ほかの皆さんがレビューされてるように、女性が大きく関わってくるので好き嫌いがかなりあるかと
数々のBLを読んできましたが、ここまで女性に焦点を当てた作品はなかったのではないかと思います
凪子は過去できごと(凪子視点)や回想の中でしか登場しませんが、存在感が半端ないです
でもだからこそ受攻の苦悩や行動に感情移入できるし凪子を嫌いにはなれない
むしろ凪子がいないとこの作品は成り立たないんだと思います
読んでて楽しいお話ではありませんが一度は読んでもらいたい作品です

2

良い三角関係だった【ネタバレあり】

人物一人一人の気持ちの流れが分かりやすくて、見ていてスッと落とし込めました。ありきたりといえばありきたりな三角関係からの最終的に男の子2人がくっつく展開ですが、こうやって丁寧に描かれていれば爽やかです。

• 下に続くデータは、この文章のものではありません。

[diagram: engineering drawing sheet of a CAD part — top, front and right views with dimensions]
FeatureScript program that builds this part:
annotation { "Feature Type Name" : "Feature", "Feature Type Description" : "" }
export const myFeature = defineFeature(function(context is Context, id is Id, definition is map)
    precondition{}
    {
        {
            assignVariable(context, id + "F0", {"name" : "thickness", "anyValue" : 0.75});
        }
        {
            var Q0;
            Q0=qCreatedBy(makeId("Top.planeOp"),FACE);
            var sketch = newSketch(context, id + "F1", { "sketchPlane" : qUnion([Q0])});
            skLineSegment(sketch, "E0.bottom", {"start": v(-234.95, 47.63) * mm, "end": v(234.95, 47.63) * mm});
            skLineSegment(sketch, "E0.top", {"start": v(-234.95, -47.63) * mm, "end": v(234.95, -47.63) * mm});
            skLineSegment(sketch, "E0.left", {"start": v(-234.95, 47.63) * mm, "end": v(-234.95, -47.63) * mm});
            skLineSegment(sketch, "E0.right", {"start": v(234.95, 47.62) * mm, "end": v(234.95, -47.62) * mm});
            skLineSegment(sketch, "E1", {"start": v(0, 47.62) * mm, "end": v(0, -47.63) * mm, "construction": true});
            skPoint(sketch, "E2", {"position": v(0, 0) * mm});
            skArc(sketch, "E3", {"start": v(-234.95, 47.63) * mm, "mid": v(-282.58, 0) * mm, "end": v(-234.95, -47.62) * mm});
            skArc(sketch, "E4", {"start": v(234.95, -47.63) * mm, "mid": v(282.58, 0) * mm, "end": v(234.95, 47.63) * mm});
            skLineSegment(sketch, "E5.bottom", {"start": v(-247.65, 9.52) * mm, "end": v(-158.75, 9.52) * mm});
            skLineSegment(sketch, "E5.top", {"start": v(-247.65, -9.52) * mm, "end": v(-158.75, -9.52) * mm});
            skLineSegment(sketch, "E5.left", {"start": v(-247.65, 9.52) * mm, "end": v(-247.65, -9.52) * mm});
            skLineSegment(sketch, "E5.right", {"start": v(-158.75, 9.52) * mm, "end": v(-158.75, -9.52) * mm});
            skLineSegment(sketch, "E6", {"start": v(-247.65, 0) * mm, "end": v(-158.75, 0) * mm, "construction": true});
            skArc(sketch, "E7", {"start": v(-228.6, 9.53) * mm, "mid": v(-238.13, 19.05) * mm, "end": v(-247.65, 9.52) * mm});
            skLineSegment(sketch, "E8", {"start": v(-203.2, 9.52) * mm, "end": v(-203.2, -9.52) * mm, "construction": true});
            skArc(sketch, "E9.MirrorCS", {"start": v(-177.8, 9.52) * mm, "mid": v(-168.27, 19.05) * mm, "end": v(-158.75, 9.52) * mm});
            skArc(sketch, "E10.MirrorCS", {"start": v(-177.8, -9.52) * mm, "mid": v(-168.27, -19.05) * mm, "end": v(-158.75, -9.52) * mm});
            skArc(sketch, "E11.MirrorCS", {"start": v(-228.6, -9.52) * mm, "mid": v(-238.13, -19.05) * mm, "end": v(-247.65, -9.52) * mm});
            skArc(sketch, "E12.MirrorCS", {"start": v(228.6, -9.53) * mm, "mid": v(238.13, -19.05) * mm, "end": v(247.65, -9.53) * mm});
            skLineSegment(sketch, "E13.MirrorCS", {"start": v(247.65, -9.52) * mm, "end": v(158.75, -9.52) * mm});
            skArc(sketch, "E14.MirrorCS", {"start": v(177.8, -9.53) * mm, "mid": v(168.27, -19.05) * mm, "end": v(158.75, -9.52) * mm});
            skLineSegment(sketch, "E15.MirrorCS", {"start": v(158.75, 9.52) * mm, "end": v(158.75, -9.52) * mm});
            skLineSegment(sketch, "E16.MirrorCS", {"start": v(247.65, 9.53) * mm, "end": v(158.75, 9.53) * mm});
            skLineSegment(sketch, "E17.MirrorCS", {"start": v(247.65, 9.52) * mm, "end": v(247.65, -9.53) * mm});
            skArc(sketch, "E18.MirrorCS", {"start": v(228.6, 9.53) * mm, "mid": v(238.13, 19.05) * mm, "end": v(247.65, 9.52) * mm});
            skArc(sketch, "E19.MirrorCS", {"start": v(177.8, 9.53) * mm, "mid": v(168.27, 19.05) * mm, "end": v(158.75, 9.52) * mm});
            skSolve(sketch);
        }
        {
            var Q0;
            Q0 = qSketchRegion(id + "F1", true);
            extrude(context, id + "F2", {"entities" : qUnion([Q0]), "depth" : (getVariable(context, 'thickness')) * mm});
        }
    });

ただ、最初の数ページの導入部の話で、凪子が病気になり、どちらかと結ばれていたが死別し、その後彼女の言葉に背を押されて片方の子に思いを伝えることを決意する話なんだ、ということまで予想できてしまうのが少し残念でした。
そうやって展開が予想できるからこそ、予測のつく凪子の死までの話よりその後の話をもっと読みたかったです。

1

それでも恋をする

 切ない!とにかく切ない!!
 めちゃくちゃ泣けるのに、読後は嬉し泣きの後のような、すっきりとした温かい気持ちになれます。
 この作品に関しては、あまり先入観を持たずに読んで頂きたいので、ネタバレしない範囲で述べると、登場人物は幼馴染の和也と浩平、そして高校で出会って和也に恋をする凪子の3人です。三角関係というよりは、全体を通して3人の友情物語のような雰囲気ですし、女の子視点で話が進むし、エロシーンも皆無です。それでも、やはりこれは"BL"だと私は思います。この3人の関係は、NLでは表現できない世界観だと思います。ここで名前を出していいのかわかりませんが、江○香○さんの『き○き○ひかる』という代表的な小説を思い出しました(あれよりも今作品の方がピュアな感じですが)。

 痛みを抱えながらも、一途に純粋に、人を想いやる3人の生き方に、胸を打たれます。
 あまりこだわりがなくて、切なくて泣けるBLをお探しの方には、是非ともお勧めしたい作品です。